Chop a time series into several segments based on gap detection.

The rule of gap detection is very simple:

we define the intervals between time points as dts, then if dts[i] is larger than factor * dts[i-1], we think that the change of dts (or the gradient) is too large, and we regard it as a breaking point and chop the time series into two segments here

Args:

ys (array): a time series, NaNs allowed ts (array): the time points factor (float): the factor that adjusts the threshold for gap detection

Returns:

seg_ys (list): a list of several segments with potentially different lengths seg_ts (list): a list of the time axis of the several segments n_segs (int): the number of segments

@author: fzhu

pyleoclim.Timeseries.clean_ts(ys, ts)

Delete the NaNs in the time series and sort it with time axis ascending

Args:

ys (array): a time series, NaNs allowed ts (array): the time axis of the time series, NaNs allowed

Returns:

ys (array): the time series without nans ts (array): the time axis of the time series without nans

pyleoclim.Timeseries.annualize(ys, ts)

Annualize a time series whose time resolution is finer than 1 year

Args:

ys (array): a time series, NaNs allowed ts (array): the time axis of the time series, NaNs allowed

Returns:

ys_ann (array): the annualized time series year_int (array): the time axis of the annualized time series

pyleoclim.Timeseries.gaussianize(X)

Transforms a (proxy) timeseries to Gaussian distribution.

Originator: Michael Erb, Univ. of Southern California - April 2017

pyleoclim.Timeseries.gaussianize_single(X_single)

Transforms a single (proxy) timeseries to Gaussian distribution.

Originator: Michael Erb, Univ. of Southern California - April 2017

pyleoclim.Timeseries.detrend(y, x=None, method='linear', params=['default', 4, 0, 1])

Detrend a timeseries according to three methods

Detrending methods include, “linear” (default), “constant”, and using a low-pass

Savitzky-Golay filters.

Args:

y (array): The series to be detrended. x (array): The time axis for the timeseries.
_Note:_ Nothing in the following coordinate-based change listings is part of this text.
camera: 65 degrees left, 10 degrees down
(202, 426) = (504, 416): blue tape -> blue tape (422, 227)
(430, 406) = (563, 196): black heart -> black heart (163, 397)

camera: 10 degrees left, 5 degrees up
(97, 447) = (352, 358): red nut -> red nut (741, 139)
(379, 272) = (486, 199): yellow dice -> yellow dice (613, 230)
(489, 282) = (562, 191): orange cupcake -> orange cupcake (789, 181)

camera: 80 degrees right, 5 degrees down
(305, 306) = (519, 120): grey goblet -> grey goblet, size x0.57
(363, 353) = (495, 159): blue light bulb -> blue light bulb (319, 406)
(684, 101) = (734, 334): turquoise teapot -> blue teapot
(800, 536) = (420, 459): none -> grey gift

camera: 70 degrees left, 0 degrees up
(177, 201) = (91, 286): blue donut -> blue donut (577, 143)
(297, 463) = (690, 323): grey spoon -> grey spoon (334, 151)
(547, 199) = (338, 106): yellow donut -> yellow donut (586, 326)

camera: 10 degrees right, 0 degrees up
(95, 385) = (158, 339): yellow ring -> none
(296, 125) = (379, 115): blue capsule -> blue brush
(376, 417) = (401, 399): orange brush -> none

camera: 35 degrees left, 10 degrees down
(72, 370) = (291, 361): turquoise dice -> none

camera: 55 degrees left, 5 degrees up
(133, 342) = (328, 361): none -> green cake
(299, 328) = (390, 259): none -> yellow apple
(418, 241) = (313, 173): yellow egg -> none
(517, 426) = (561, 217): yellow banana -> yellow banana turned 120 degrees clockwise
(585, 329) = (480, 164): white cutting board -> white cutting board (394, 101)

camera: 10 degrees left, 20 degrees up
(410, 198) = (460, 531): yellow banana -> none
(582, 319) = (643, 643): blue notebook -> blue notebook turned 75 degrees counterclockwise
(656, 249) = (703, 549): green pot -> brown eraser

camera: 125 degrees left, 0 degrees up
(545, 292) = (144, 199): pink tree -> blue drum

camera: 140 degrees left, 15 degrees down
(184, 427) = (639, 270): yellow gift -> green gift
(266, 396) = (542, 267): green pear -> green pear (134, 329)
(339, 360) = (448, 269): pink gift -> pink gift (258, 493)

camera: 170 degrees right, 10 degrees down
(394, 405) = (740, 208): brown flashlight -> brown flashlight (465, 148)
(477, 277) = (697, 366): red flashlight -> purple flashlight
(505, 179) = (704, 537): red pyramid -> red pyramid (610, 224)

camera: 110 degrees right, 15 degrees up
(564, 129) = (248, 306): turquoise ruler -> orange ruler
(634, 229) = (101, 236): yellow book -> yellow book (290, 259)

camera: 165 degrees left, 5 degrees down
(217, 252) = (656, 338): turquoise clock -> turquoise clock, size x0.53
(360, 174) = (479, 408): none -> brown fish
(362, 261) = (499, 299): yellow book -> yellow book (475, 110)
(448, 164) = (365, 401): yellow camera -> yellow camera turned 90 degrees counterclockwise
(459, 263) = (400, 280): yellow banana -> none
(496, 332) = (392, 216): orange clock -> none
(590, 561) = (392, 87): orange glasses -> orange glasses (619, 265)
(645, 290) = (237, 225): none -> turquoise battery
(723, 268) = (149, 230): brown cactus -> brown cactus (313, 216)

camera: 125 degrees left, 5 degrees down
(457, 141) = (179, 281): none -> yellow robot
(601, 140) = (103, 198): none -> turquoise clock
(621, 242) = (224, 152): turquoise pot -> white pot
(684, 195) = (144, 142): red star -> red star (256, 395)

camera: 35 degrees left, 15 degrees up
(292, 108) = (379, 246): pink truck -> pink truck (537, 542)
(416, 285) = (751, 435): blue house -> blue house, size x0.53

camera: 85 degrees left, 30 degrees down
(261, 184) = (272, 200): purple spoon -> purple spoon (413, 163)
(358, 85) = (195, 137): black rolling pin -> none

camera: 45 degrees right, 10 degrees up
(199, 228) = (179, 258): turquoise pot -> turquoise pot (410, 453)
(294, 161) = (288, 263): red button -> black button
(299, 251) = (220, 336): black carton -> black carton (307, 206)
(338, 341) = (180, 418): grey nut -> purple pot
Necessary for use with

the Savitzky-Golay filters method since the series should be evenly spaced.

method (str): The type of detrending. If linear (default), the result of

a linear least-squares fit to y is subtracted from y. If constant, only the mean of data is subtrated. If “savitzy-golay”, y is filtered using the Savitzky-Golay filters and the resulting filtered series is subtracted from y.

params (list): The paramters for the Savitzky-Golay filters. The first parameter

corresponds to the window size (default it set to half of the data) while the second parameter correspond to the order of the filter (default is 4). The third parameter is the order of the derivative (the default is zero, which means only smoothing.)

Returns:

ys (array) - the detrended timeseries.